Lucy shook her head.
“This is a bad idea.”
“Do you have a better one?”
Her friend remained silent.
There was no better idea.
The plan was simple: Sophia was to ask her husband for the keys to his mother’s apartment, claiming that Eleanor had promised her a recipe from an old cookbook.
While her mother-in-law was at the weekly meeting of the opera lovers’ club, she and Lucy went into the apartment to check the storage unit.
It sounded like a plot from a bad crime novel, but Sophia couldn’t think of anything better.
Alex gave her the keys without asking too many questions. He was too busy with his project to go into detail.
“Just make sure you don’t leave a mess behind. Mom won’t like it,” he said.
Sophia promised.
On Thursday evening, as Eleanor was leaving for the opera, two friends were standing at the door of her apartment.
“Ready?” Lucy whispered.
Sophia nodded and put the key in the lock.
Her mother-in-law’s apartment was exactly as she remembered it: spotless, beautifully decorated, and cold.

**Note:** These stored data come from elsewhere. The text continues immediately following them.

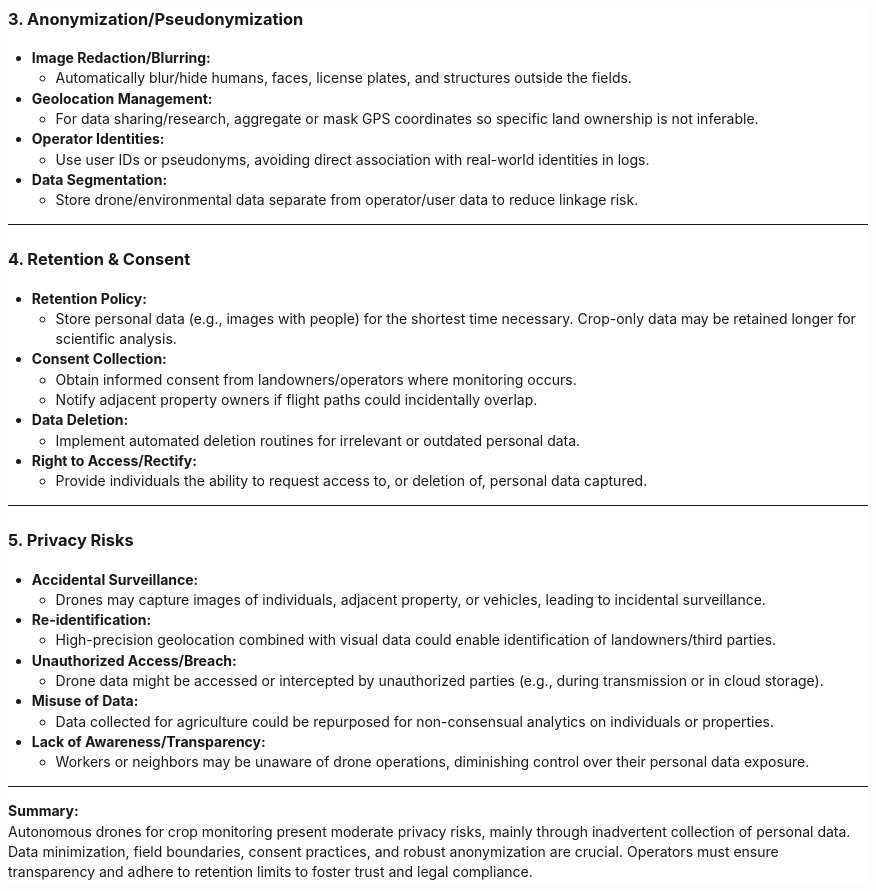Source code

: 
### 3. Anonymization/Pseudonymization

- **Image Redaction/Blurring:**  
  - Automatically blur/hide humans, faces, license plates, and structures outside the fields.
- **Geolocation Management:**  
  - For data sharing/research, aggregate or mask GPS coordinates so specific land ownership is not inferable.
- **Operator Identities:**  
  - Use user IDs or pseudonyms, avoiding direct association with real-world identities in logs.
- **Data Segmentation:**  
  - Store drone/environmental data separate from operator/user data to reduce linkage risk.

---

### 4. Retention & Consent

- **Retention Policy:**  
  - Store personal data (e.g., images with people) for the shortest time necessary. Crop-only data may be retained longer for scientific analysis.
- **Consent Collection:**  
  - Obtain informed consent from landowners/operators where monitoring occurs.
  - Notify adjacent property owners if flight paths could incidentally overlap.
- **Data Deletion:**  
  - Implement automated deletion routines for irrelevant or outdated personal data.
- **Right to Access/Rectify:**  
  - Provide individuals the ability to request access to, or deletion of, personal data captured.

---

### 5. Privacy Risks

- **Accidental Surveillance:**  
  - Drones may capture images of individuals, adjacent property, or vehicles, leading to incidental surveillance.
- **Re-identification:**  
  - High-precision geolocation combined with visual data could enable identification of landowners/third parties.
- **Unauthorized Access/Breach:**  
  - Drone data might be accessed or intercepted by unauthorized parties (e.g., during transmission or in cloud storage).
- **Misuse of Data:**  
  - Data collected for agriculture could be repurposed for non-consensual analytics on individuals or properties.
- **Lack of Awareness/Transparency:**  
  - Workers or neighbors may be unaware of drone operations, diminishing control over their personal data exposure.

---

**Summary:**  
Autonomous drones for crop monitoring present moderate privacy risks, mainly through inadvertent collection of personal data. Data minimization, field boundaries, consent practices, and robust anonymization are crucial. Operators must ensure transparency and adhere to retention limits to foster trust and legal compliance.
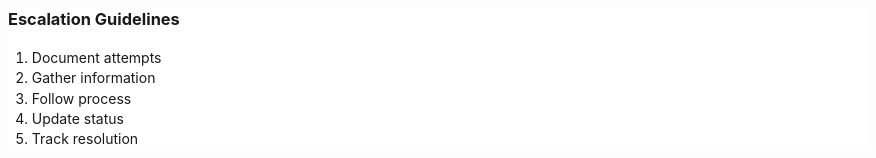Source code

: ### Escalation Guidelines
1. Document attempts
2. Gather information
3. Follow process
4. Update status
5. Track resolution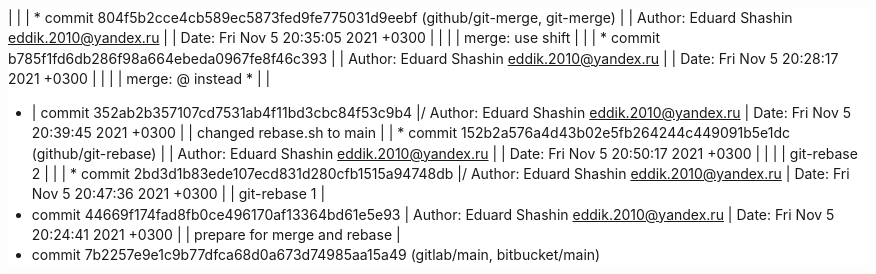 | |
| * commit 804f5b2cce4cb589ec5873fed9fe775031d9eebf (github/git-merge, git-merge)
| | Author: Eduard Shashin <eddik.2010@yandex.ru>
| | Date:   Fri Nov 5 20:35:05 2021 +0300
| |
| |     merge: use shift
| |
| * commit b785f1fd6db286f98a664ebeda0967fe8f46c393
| | Author: Eduard Shashin <eddik.2010@yandex.ru>
| | Date:   Fri Nov 5 20:28:17 2021 +0300
| |
| |     merge: @ instead *
| |
* | commit 352ab2b357107cd7531ab4f11bd3cbc84f53c9b4
|/  Author: Eduard Shashin <eddik.2010@yandex.ru>
|   Date:   Fri Nov 5 20:39:45 2021 +0300
|
|       changed rebase.sh to main
|
| * commit 152b2a576a4d43b02e5fb264244c449091b5e1dc (github/git-rebase)
| | Author: Eduard Shashin <eddik.2010@yandex.ru>
| | Date:   Fri Nov 5 20:50:17 2021 +0300
| |
| |     git-rebase 2
| |
| * commit 2bd3d1b83ede107ecd831d280cfb1515a94748db
|/  Author: Eduard Shashin <eddik.2010@yandex.ru>
|   Date:   Fri Nov 5 20:47:36 2021 +0300
|
|       git-rebase 1
|
* commit 44669f174fad8fb0ce496170af13364bd61e5e93
| Author: Eduard Shashin <eddik.2010@yandex.ru>
| Date:   Fri Nov 5 20:24:41 2021 +0300
|
|     prepare for merge and rebase
|
* commit 7b2257e9e1c9b77dfca68d0a673d74985aa15a49 (gitlab/main, bitbucket/main)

Everything was in its place, and every object seemed to say, “Don’t touch me.”
“Where is the storage unit?” Lucy asked.
“The door is in the kitchen. There are stairs down there.”
They walked down the corridor, trying not to make a sound, even though the apartment was empty.
Sophia found the door to the storage room – old wood with a heavy lock.
“Damn, it’s locked. Do you have a key? Alex only gave me the front door key.”
Lucy looked at the lock.
“It’s an old one. The kind you can open with a hairpin.”
“I turned on the recorder when we were in the warehouse, just in case. And now I have your words about thallium, about how you knew about it. You incriminated yourself.”
Eleanor zbladła.
“It’s illegal. Recording without permission.”
“Poisoning people is illegal,” Sophia said quietly.
“I’ve been dying from your poison for two months. Every morning I woke up in hell and you were there, smiling.”
“I didn’t do anything.”
“Tal in storage. A pendant. You helped us find it. You had access to it. You often come to our apartment when I’m not there.”
“It’s circumstantial evidence. It doesn’t prove anything.”
“And the analysis, the capsule with your fingerprints. Do you think the forensics team won’t find anything?”
The mother-in-law remained silent.
Her face, usually haughty and confident, now expressed fear.
“What were you trying to do?” Sophia asked.
“Did you want to kill me? Or maybe you just wanted me to get sick so Alex would leave me?”
Eleanor swallowed hard.
“You are not worthy of him. And that is why I deserve to die.”
“I didn’t want this. I thought you’d just get sick. You’d become weak and helpless, and Alex would realize how pathetic and useless you are and abandon you. But thallium is deadly. I didn’t know,” her mother-in-law cried.